My love of the game does not just come from the gameplay, sometimes the slowness and incapabilities of Yorda had me shouting at the screen! It comes from the atmosphere, the designers of the game circumvented the graphical restrictions of the PS2 by giving the scenery an artistic, almost painted feeling. They have truly stuck to the less is more approach, there is very little music in the game (with a game such as this where you may spend hours in one place, a repetitive soundtrack would soon have me reaching for the switch off button) instead you are surrounded by the natural sounds of birdsong and wind when in exterior levels, and the crackling of torches on the wall in interior sections, more than once I felt happy just to sit, listen and think instead of running around pushing or pulling this and that as you sometimes do in other puzzle games. Sitting, that’s another charming thing, save points in the game are represented by sofas that are found here and there, you sit down, beckon to Yorda by patting the seat next to you and once she has sat down the option to save appears, when returning to a saved game the pair of you are asleep, moving the stick rouses you to carry on your adventure, love it!
There is also very little dialogue, and when there is, other than a handful of times it is in an ‘alien’ language, but dialogue is not needed, the game is so well designed that after some basic control cues at the start of the game it is quickly obvious what is required of you in all situations.
I have played it through to completion three or four times now and unlike most puzzle games, even though I now know how to solve the problems (although some still take a while to remember, the scale of some of them being what they are) the game is still an enchanting delight.

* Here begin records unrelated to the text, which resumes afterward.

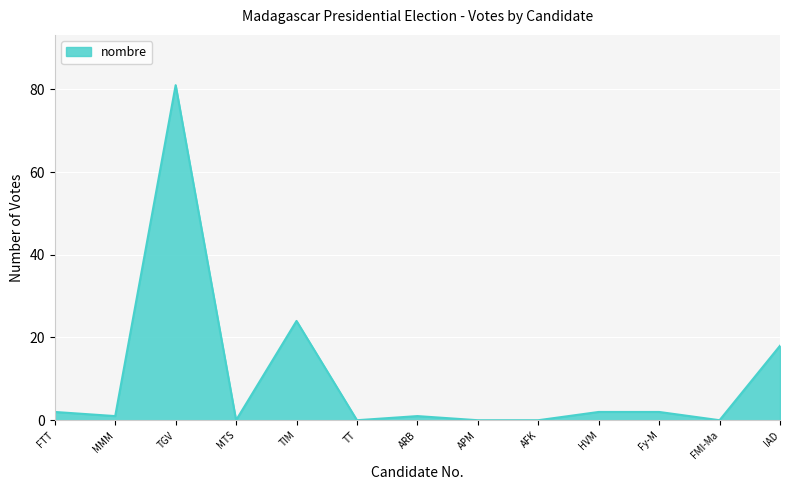

What is the greatest value displayed?

81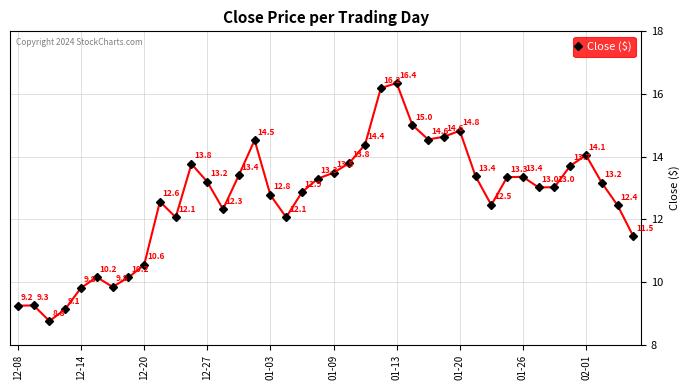

What is the average value?

12.7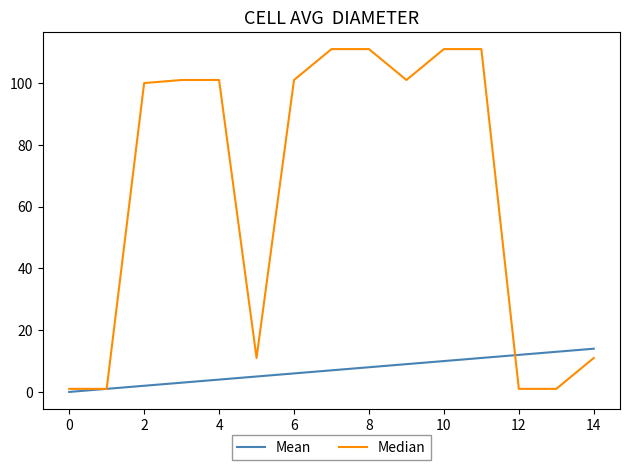

Which series has the largest total across all categories?

Median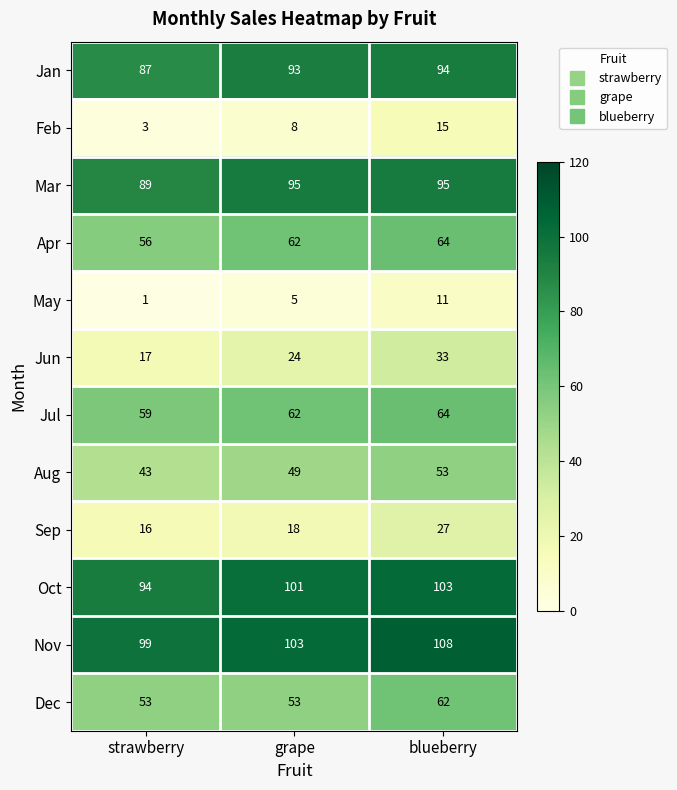

How many distinct data groups are displayed?

12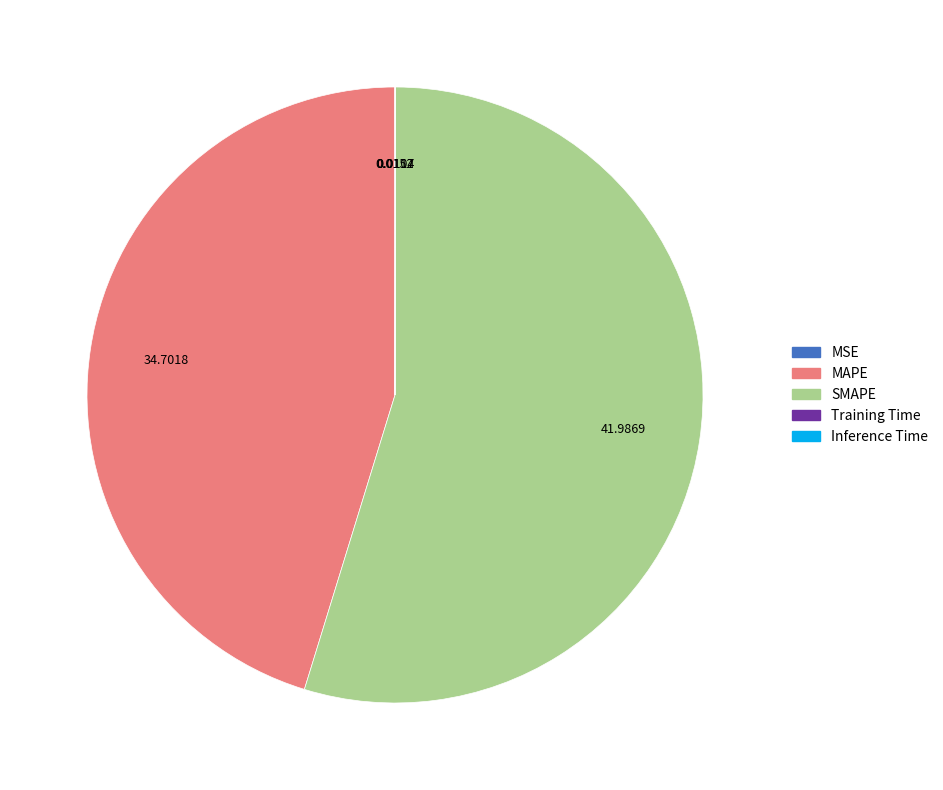

The SMAPE slice represents 49% of the pie. True or false?

False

Shadow of the Colossus came along in 2006 and was seen as almost a sequel to Ico, although the story bore no similarities, the look of the game was very similar having been designed by the same team. In SotC you rode around a vast environment on a horse seeking out gigantic beasts (the eponymous colossi) which you had to slay by physical climbing onto them and finding the sweet spot that would kill them to save a sleeping girl. I could not really get on with this game, mainly I think through one-handed controller issues and the feeling that each level was just one massive boss fight, I therefore traded in my copy for some other game. However as this is being released as a double pack with Ico, both having been given the HD treatment I just might give it another go as, although I have my own copy of Ico now it would be nice to see what tweaks they have given to an already beautiful game.